1705 Passeggiando sotto la pioggia: l’ombrello pieghevole
Il francese Jean Marius inventò un modello di ombrello che poteva essere ripiegato e messo in borsa, ideale per spostarsi in città senza timore dei temporali
Fino all’inizio del XVIII secolo la pioggia costringeva gli uomini a indossare un cappello di cuoio a tesa larga e ampi mantelli per proteggere i vestiti, ma questo non li poneva a riparo dall’acqua. Le signore, dal canto loro, indossavano manti simili a quelli degli uomini, restavano in casa o, se dovevano uscire per forza, si esponevano alle intemperie. Le cose andarono avanti così finché un francese di nome Jean Marius non ebbe un’idea pratica e geniale al tempo stesso: l’ombrello pieghevole. Naturalmente erano già noti oggetti simili, come i parasole, ma come lascia intuire il nome, venivano usati esclusivamen- te per proteggersi dai raggi solari. Di fatto, gli ombrelli da sole venivano usati fin dall’antichità classica, ma erano considerati un semplice segno di prestigio sociale o di rispetto istituzionale. Erano sempre i servi o gli schiavi a reggerli per i loro padroni. L’antenato più remoto dell’ingegnosa invenzione di Marius fu sicuramente il parapioggia-parasole inventato in Cina nel I secolo d.C., un congegno articolato che poteva venir aperto o chiuso. Un antenato più prossimo era il parasole in tela impermeabilizzata con oli o cere che era apparso in Italia nel XVI secolo. Tuttavia, grazie a Jean Marius, dal 1705 la pioggia non fu più sinonimo di reclusione. A questo scopo, approfittò della sua esperienza come fabbricante di borsellini ( bourses), accessori che all’epoca erano dotati di complesse chiusure metalliche. Il suo ombrello era costituito da una copertura in taffettà verde resa debitamente impermeabile tramite gomma e disposta su una struttura metallica – molto simile a quella degli ombrelli attuali – che permetteva di aprirlo, chiuderlo o ripiegarlo. Pesava tra i 140 e i 170 grammi e, una volta ripiegato, poteva essere messo in borsa o appeso in vita. Per chiuderlo si premeva un bottone mentre per aprirlo bastava estendere il manico, che era di metallo, legno o rame. Inoltre, aveva una corda che impediva al vento di rivoltarlo e un fodero in cui riporlo.
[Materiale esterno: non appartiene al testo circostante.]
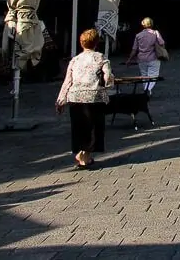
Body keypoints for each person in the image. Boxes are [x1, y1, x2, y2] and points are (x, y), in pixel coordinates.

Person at [56, 28, 114, 169]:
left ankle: (82, 153)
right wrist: (109, 85)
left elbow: (67, 81)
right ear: (96, 43)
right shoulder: (101, 58)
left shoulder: (75, 60)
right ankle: (85, 157)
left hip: (75, 96)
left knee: (79, 126)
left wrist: (60, 100)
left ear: (81, 43)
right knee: (94, 127)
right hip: (94, 96)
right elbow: (107, 78)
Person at [126, 17, 165, 95]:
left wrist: (129, 59)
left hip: (141, 59)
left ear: (143, 25)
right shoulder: (155, 33)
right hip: (153, 58)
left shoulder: (138, 35)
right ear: (151, 24)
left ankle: (146, 90)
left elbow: (134, 49)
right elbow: (162, 43)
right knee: (153, 75)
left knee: (144, 76)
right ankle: (148, 89)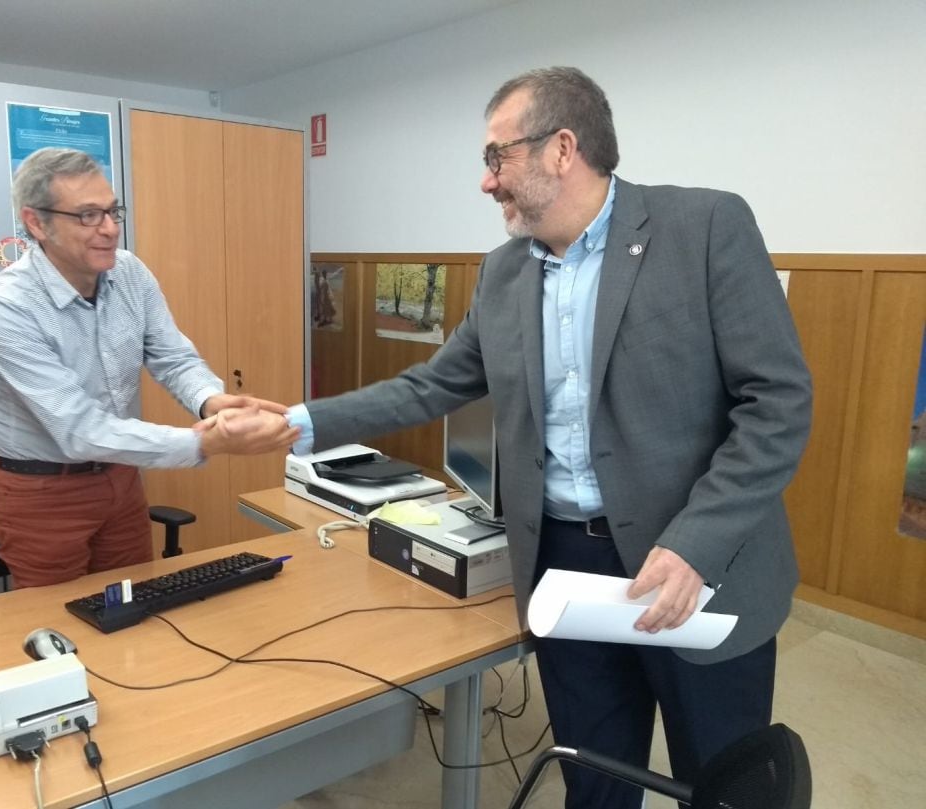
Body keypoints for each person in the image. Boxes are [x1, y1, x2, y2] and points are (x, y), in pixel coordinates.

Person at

Alla conquista del mercato
Marius comprese che la pubblicità era la chiave per promuovere e vendere i suoi ombrelli. Così si recò a Versailles, certo che se avesse ricevuto l’appoggio di Luigi XIV non avrebbe tardato a piazzare la sua invenzione tra gli oggetti di lusso che stavano consacrando Parigi come il paradiso di tutte le fashion victims dell’epoca. Non si sbagliava. Il sovrano restò così impressionato dalla sua creazione che nel 1710 non esitò a promulgare un
privilegio reale – l’equivalente degli odierni brevetti – che garantiva a Marius il monopolio sulla produzione degli ombrelli pieghevoli per cinque anni. Chi lo avesse copiato avrebbe rischiato una multa di mille lire, circa 40mila euro attuali. Marius affisse su tutti i muri di Parigi cartelli nei quali due persone sorridenti, al riparo dei loro ombrelli, annunciavano la vendita della nuova invenzione nello stabilimento che Marius possedeva in rue des Fossés-Saint-Germain. Questa via si trovava nelle vicinanze di Saint-Honoré, una zona che nei secoli successivi sarebbe diventata il centro della moda francese. Il di- rettore del giornale Mercure galant, Jean Donneau de Visé, pubblicò un articolo nel quale diceva di avere già in tasca un ombrello di Marius. Persino i dotti membri della Reale accademia delle scienze avallarono l’invenzione, assicurando che era «più resistente di qualsiasi dei suoi predecessori». La pubblicità fu decisiva e in pochi anni l’ombrello divenne d’uso comune. Quando, nel 1767, Benjamin Franklin visitò Parigi, rimase colpito dal fatto che uomini e donne «portano sempre con sé un ombrello pieghevole da aprire in caso di pioggia».